■ **Goal of the exercise**
Return, word for word, only the lines of the data below that lie between the line with "404 224 17.44" and the line with "145 84 0.97", those two lines included.

■ **Input records**
-- Opening Marker --

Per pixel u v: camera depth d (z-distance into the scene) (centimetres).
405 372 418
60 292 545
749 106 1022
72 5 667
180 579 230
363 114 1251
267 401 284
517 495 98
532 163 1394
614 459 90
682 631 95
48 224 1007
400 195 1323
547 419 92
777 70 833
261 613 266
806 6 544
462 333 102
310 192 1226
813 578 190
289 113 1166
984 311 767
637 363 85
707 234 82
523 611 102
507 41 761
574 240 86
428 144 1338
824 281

-- Closing Marker --
-- Opening Marker --

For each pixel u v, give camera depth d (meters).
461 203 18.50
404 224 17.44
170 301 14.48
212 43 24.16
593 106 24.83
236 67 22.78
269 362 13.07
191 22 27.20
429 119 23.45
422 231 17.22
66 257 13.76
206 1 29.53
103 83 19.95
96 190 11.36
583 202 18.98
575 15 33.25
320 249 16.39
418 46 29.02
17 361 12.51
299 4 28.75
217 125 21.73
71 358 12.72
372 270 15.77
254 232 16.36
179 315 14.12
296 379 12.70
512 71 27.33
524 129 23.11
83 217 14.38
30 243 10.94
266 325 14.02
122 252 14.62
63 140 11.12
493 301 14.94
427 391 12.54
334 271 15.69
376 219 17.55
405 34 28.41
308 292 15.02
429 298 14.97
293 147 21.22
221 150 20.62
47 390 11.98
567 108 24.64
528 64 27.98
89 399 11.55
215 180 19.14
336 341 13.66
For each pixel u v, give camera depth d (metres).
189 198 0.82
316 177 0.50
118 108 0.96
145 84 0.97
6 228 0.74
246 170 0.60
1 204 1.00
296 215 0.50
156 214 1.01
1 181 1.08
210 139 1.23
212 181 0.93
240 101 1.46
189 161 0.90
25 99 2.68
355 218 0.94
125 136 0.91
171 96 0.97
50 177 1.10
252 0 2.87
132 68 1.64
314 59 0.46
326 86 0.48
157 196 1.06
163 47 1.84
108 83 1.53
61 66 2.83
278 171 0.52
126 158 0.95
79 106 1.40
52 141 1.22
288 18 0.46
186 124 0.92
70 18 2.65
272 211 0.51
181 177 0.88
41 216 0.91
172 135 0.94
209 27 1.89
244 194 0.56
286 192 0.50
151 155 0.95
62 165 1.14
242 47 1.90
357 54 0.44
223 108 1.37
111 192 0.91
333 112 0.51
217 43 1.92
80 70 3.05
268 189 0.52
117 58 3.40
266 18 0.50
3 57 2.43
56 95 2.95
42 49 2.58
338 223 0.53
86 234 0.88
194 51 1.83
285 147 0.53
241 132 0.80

-- Closing Marker --

■ **Task response**
404 224 17.44
170 301 14.48
212 43 24.16
593 106 24.83
236 67 22.78
269 362 13.07
191 22 27.20
429 119 23.45
422 231 17.22
66 257 13.76
206 1 29.53
103 83 19.95
96 190 11.36
583 202 18.98
575 15 33.25
320 249 16.39
418 46 29.02
17 361 12.51
299 4 28.75
217 125 21.73
71 358 12.72
372 270 15.77
254 232 16.36
179 315 14.12
296 379 12.70
512 71 27.33
524 129 23.11
83 217 14.38
30 243 10.94
266 325 14.02
122 252 14.62
63 140 11.12
493 301 14.94
427 391 12.54
334 271 15.69
376 219 17.55
405 34 28.41
308 292 15.02
429 298 14.97
293 147 21.22
221 150 20.62
47 390 11.98
567 108 24.64
528 64 27.98
89 399 11.55
215 180 19.14
336 341 13.66
For each pixel u v, give camera depth d (metres).
189 198 0.82
316 177 0.50
118 108 0.96
145 84 0.97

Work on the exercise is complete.